= Beginning of Section =

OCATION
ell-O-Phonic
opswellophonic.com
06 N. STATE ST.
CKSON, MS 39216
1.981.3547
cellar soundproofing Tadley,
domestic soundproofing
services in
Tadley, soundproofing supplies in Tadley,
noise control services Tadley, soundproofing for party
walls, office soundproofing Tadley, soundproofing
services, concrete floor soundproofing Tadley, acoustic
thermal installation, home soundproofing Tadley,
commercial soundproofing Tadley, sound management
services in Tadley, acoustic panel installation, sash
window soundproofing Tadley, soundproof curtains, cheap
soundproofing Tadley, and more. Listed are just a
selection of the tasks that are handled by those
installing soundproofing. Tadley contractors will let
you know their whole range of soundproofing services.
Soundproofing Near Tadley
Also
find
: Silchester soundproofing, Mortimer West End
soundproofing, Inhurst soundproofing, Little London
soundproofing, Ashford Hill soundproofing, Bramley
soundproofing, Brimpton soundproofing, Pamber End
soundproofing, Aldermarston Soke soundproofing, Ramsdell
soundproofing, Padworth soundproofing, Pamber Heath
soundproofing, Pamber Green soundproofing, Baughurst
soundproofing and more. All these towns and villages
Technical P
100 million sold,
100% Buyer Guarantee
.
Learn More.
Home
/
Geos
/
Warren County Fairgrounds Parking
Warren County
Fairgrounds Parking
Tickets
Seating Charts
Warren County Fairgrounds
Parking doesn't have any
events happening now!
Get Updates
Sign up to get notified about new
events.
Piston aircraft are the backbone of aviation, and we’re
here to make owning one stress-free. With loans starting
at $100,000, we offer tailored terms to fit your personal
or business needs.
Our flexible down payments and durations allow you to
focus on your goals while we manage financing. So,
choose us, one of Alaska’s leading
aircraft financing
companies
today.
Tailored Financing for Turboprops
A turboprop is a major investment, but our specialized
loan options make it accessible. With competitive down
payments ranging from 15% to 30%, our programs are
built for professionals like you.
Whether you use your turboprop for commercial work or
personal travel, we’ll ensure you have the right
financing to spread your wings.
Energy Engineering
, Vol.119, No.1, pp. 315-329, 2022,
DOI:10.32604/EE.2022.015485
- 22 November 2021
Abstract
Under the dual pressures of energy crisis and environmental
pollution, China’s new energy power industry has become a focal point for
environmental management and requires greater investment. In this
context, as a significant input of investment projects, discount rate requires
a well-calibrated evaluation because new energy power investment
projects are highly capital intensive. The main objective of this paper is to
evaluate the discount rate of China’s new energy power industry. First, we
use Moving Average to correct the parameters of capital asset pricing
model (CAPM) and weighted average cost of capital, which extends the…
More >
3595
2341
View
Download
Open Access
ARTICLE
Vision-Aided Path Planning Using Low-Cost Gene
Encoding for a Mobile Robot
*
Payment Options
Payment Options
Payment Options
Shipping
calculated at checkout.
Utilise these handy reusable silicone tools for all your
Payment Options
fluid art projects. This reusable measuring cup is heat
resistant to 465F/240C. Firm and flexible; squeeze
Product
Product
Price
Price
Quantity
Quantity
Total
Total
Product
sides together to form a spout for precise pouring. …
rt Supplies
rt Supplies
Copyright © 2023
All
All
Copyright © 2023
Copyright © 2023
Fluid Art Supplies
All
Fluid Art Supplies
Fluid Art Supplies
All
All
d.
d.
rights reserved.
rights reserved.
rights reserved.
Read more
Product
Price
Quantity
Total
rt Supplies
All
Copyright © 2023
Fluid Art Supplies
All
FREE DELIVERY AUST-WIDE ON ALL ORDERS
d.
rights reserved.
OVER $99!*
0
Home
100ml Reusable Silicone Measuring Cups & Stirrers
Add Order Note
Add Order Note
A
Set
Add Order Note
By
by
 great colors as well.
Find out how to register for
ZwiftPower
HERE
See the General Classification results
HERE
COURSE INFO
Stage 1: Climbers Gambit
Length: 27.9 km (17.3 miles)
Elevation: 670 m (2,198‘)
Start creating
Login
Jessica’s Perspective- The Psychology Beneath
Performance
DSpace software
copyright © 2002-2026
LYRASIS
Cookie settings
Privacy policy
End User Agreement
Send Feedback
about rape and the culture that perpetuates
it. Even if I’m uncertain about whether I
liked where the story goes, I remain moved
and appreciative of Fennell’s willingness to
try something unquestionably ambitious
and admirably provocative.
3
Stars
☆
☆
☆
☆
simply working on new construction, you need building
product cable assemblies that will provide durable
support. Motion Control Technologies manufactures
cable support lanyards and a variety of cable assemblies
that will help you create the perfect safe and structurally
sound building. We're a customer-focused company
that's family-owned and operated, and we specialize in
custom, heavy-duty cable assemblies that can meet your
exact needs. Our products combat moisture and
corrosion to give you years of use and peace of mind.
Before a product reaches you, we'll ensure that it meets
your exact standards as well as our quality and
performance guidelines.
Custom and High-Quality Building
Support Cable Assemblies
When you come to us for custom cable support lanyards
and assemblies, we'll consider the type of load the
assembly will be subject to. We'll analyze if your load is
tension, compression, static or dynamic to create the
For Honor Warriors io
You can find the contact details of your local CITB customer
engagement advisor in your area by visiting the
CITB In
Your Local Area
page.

= End of Section =

Exercise description =
Exactly as they appear above, transcribe the records in full.

Answer space =
OCATION
ell-O-Phonic
opswellophonic.com
06 N. STATE ST.
CKSON, MS 39216
1.981.3547
cellar soundproofing Tadley,
domestic soundproofing
services in
Tadley, soundproofing supplies in Tadley,
noise control services Tadley, soundproofing for party
walls, office soundproofing Tadley, soundproofing
services, concrete floor soundproofing Tadley, acoustic
thermal installation, home soundproofing Tadley,
commercial soundproofing Tadley, sound management
services in Tadley, acoustic panel installation, sash
window soundproofing Tadley, soundproof curtains, cheap
soundproofing Tadley, and more. Listed are just a
selection of the tasks that are handled by those
installing soundproofing. Tadley contractors will let
you know their whole range of soundproofing services.
Soundproofing Near Tadley
Also
find
: Silchester soundproofing, Mortimer West End
soundproofing, Inhurst soundproofing, Little London
soundproofing, Ashford Hill soundproofing, Bramley
soundproofing, Brimpton soundproofing, Pamber End
soundproofing, Aldermarston Soke soundproofing, Ramsdell
soundproofing, Padworth soundproofing, Pamber Heath
soundproofing, Pamber Green soundproofing, Baughurst
soundproofing and more. All these towns and villages
Technical P
100 million sold,
100% Buyer Guarantee
.
Learn More.
Home
/
Geos
/
Warren County Fairgrounds Parking
Warren County
Fairgrounds Parking
Tickets
Seating Charts
Warren County Fairgrounds
Parking doesn't have any
events happening now!
Get Updates
Sign up to get notified about new
events.
Piston aircraft are the backbone of aviation, and we’re
here to make owning one stress-free. With loans starting
at $100,000, we offer tailored terms to fit your personal
or business needs.
Our flexible down payments and durations allow you to
focus on your goals while we manage financing. So,
choose us, one of Alaska’s leading
aircraft financing
companies
today.
Tailored Financing for Turboprops
A turboprop is a major investment, but our specialized
loan options make it accessible. With competitive down
payments ranging from 15% to 30%, our programs are
built for professionals like you.
Whether you use your turboprop for commercial work or
personal travel, we’ll ensure you have the right
financing to spread your wings.
Energy Engineering
, Vol.119, No.1, pp. 315-329, 2022,
DOI:10.32604/EE.2022.015485
- 22 November 2021
Abstract
Under the dual pressures of energy crisis and environmental
pollution, China’s new energy power industry has become a focal point for
environmental management and requires greater investment. In this
context, as a significant input of investment projects, discount rate requires
a well-calibrated evaluation because new energy power investment
projects are highly capital intensive. The main objective of this paper is to
evaluate the discount rate of China’s new energy power industry. First, we
use Moving Average to correct the parameters of capital asset pricing
model (CAPM) and weighted average cost of capital, which extends the…
More >
3595
2341
View
Download
Open Access
ARTICLE
Vision-Aided Path Planning Using Low-Cost Gene
Encoding for a Mobile Robot
*
Payment Options
Payment Options
Payment Options
Shipping
calculated at checkout.
Utilise these handy reusable silicone tools for all your
Payment Options
fluid art projects. This reusable measuring cup is heat
resistant to 465F/240C. Firm and flexible; squeeze
Product
Product
Price
Price
Quantity
Quantity
Total
Total
Product
sides together to form a spout for precise pouring. …
rt Supplies
rt Supplies
Copyright © 2023
All
All
Copyright © 2023
Copyright © 2023
Fluid Art Supplies
All
Fluid Art Supplies
Fluid Art Supplies
All
All
d.
d.
rights reserved.
rights reserved.
rights reserved.
Read more
Product
Price
Quantity
Total
rt Supplies
All
Copyright © 2023
Fluid Art Supplies
All
FREE DELIVERY AUST-WIDE ON ALL ORDERS
d.
rights reserved.
OVER $99!*
0
Home
100ml Reusable Silicone Measuring Cups & Stirrers
Add Order Note
Add Order Note
A
Set
Add Order Note
By
by
 great colors as well.
Find out how to register for
ZwiftPower
HERE
See the General Classification results
HERE
COURSE INFO
Stage 1: Climbers Gambit
Length: 27.9 km (17.3 miles)
Elevation: 670 m (2,198‘)
Start creating
Login
Jessica’s Perspective- The Psychology Beneath
Performance
DSpace software
copyright © 2002-2026
LYRASIS
Cookie settings
Privacy policy
End User Agreement
Send Feedback
about rape and the culture that perpetuates
it. Even if I’m uncertain about whether I
liked where the story goes, I remain moved
and appreciative of Fennell’s willingness to
try something unquestionably ambitious
and admirably provocative.
3
Stars
☆
☆
☆
☆
simply working on new construction, you need building
product cable assemblies that will provide durable
support. Motion Control Technologies manufactures
cable support lanyards and a variety of cable assemblies
that will help you create the perfect safe and structurally
sound building. We're a customer-focused company
that's family-owned and operated, and we specialize in
custom, heavy-duty cable assemblies that can meet your
exact needs. Our products combat moisture and
corrosion to give you years of use and peace of mind.
Before a product reaches you, we'll ensure that it meets
your exact standards as well as our quality and
performance guidelines.
Custom and High-Quality Building
Support Cable Assemblies
When you come to us for custom cable support lanyards
and assemblies, we'll consider the type of load the
assembly will be subject to. We'll analyze if your load is
tension, compression, static or dynamic to create the
For Honor Warriors io
You can find the contact details of your local CITB customer
engagement advisor in your area by visiting the
CITB In
Your Local Area
page.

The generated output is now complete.